- **Exercise brief**:
Copy, exactly and without additions, every line in the records below from the one holding "(309, 426) none" through the one holding "[231,444,573,463] https://bw-sso-server.cfapps.io ->", both ends included.

[Source material]

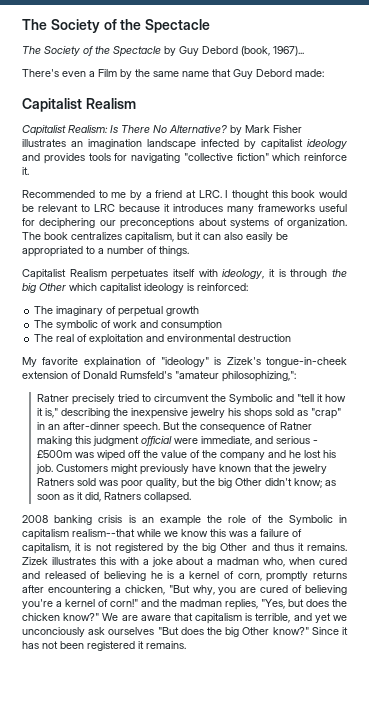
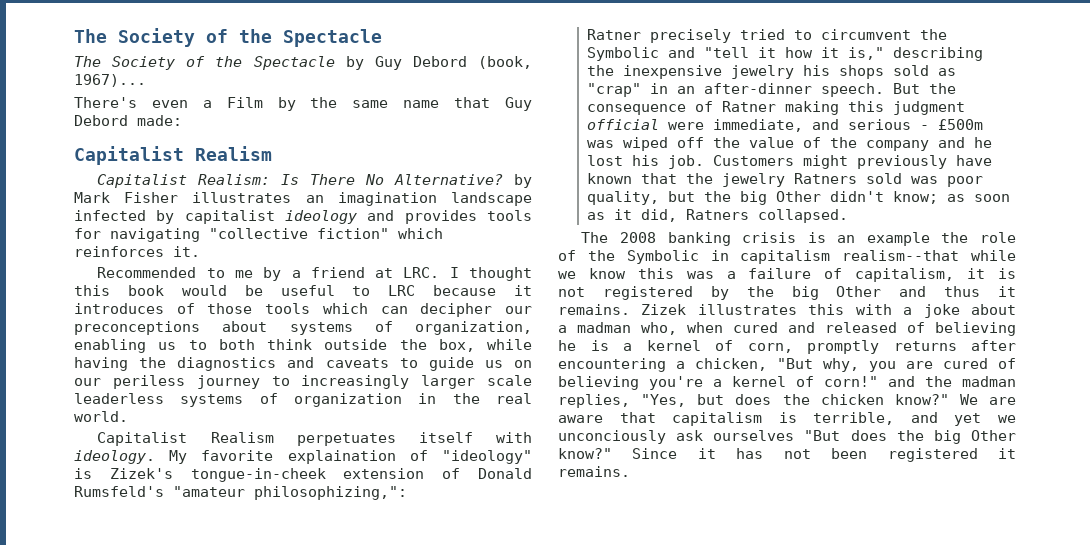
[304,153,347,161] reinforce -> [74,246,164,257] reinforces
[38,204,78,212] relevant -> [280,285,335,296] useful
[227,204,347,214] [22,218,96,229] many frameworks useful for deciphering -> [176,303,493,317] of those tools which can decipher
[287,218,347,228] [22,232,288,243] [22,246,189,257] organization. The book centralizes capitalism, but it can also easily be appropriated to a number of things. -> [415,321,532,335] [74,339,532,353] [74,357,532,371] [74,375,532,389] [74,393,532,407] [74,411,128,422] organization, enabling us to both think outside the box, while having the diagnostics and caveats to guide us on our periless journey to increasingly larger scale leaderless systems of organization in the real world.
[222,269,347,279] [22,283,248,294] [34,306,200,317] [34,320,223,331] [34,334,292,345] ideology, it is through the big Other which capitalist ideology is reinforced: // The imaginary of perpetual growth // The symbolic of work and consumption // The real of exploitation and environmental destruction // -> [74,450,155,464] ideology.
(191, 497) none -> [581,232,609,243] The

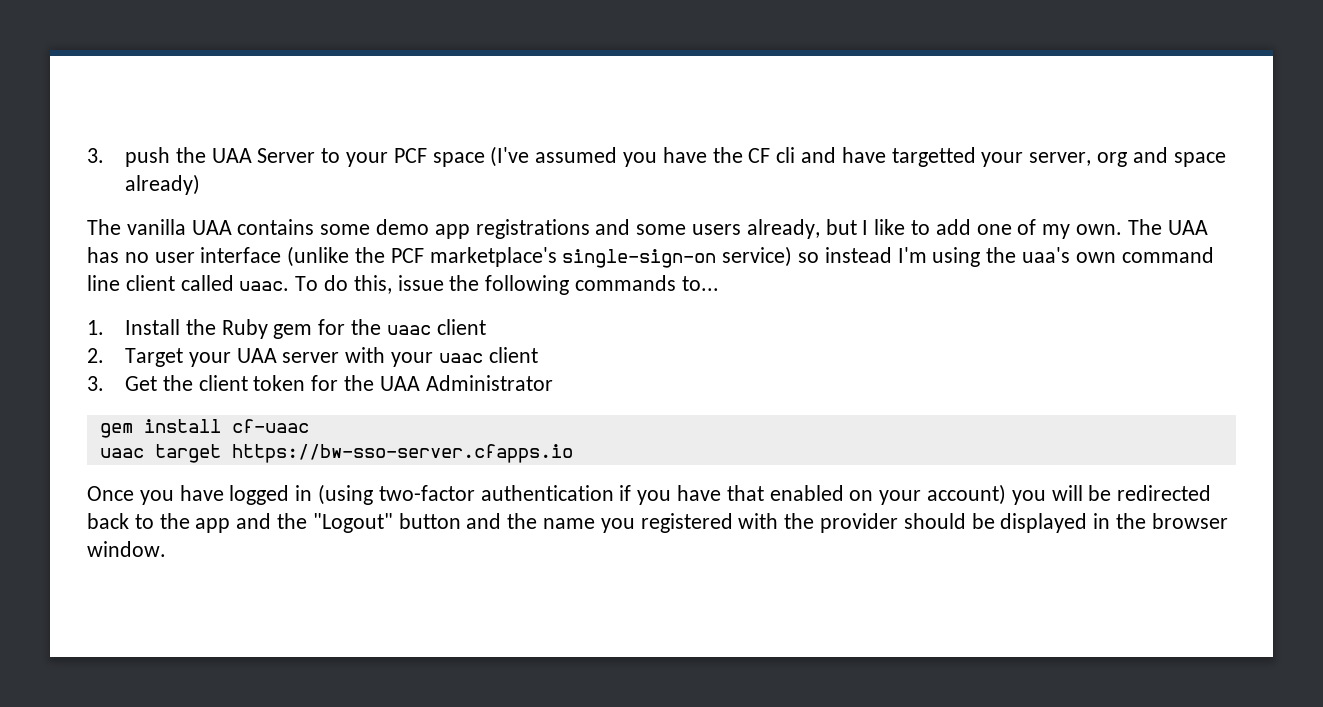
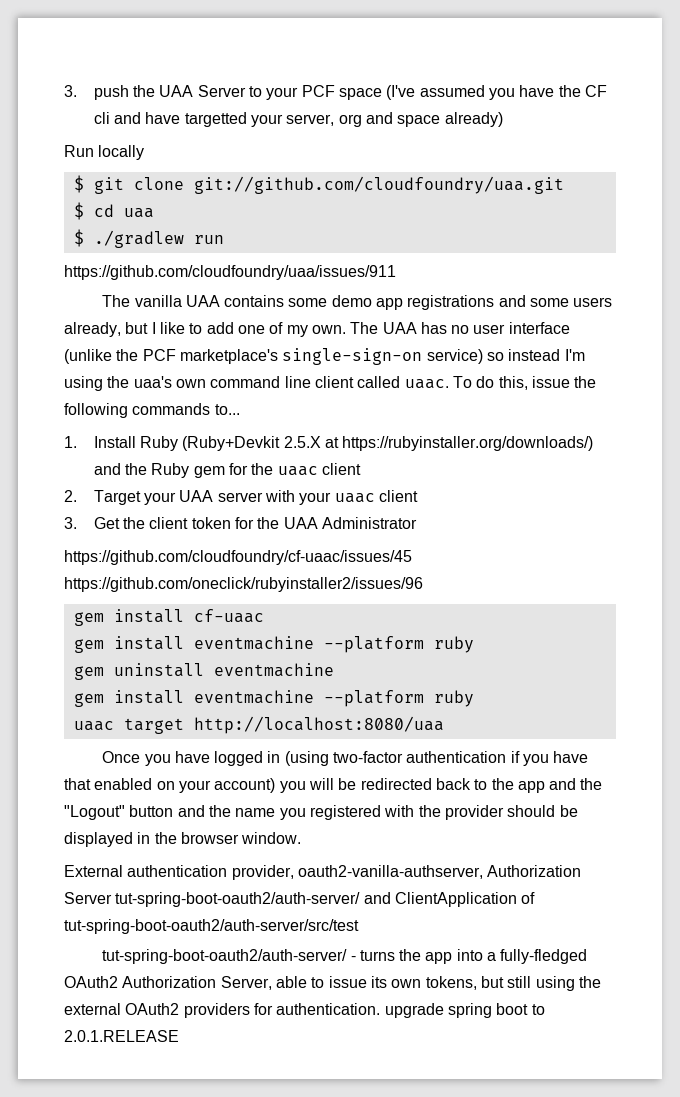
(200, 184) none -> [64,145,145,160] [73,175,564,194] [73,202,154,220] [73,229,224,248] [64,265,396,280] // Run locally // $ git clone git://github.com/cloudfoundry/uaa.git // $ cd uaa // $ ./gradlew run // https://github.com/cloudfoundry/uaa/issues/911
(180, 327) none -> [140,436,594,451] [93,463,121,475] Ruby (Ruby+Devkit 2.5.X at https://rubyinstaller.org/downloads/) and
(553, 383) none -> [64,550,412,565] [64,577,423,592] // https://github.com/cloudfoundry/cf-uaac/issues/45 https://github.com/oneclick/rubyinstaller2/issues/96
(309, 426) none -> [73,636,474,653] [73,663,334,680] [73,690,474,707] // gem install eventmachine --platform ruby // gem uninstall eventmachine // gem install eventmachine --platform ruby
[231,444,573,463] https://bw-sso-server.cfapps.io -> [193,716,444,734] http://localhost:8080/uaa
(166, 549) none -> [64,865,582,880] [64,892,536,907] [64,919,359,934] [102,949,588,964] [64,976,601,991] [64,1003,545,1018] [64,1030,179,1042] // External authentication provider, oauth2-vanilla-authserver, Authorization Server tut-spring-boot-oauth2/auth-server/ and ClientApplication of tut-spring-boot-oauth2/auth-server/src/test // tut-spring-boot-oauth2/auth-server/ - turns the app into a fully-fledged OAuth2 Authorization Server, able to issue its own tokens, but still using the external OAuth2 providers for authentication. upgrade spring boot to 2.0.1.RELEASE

[/Source material]

- **Task response**:
(309, 426) none -> [73,636,474,653] [73,663,334,680] [73,690,474,707] // gem install eventmachine --platform ruby // gem uninstall eventmachine // gem install eventmachine --platform ruby
[231,444,573,463] https://bw-sso-server.cfapps.io -> [193,716,444,734] http://localhost:8080/uaa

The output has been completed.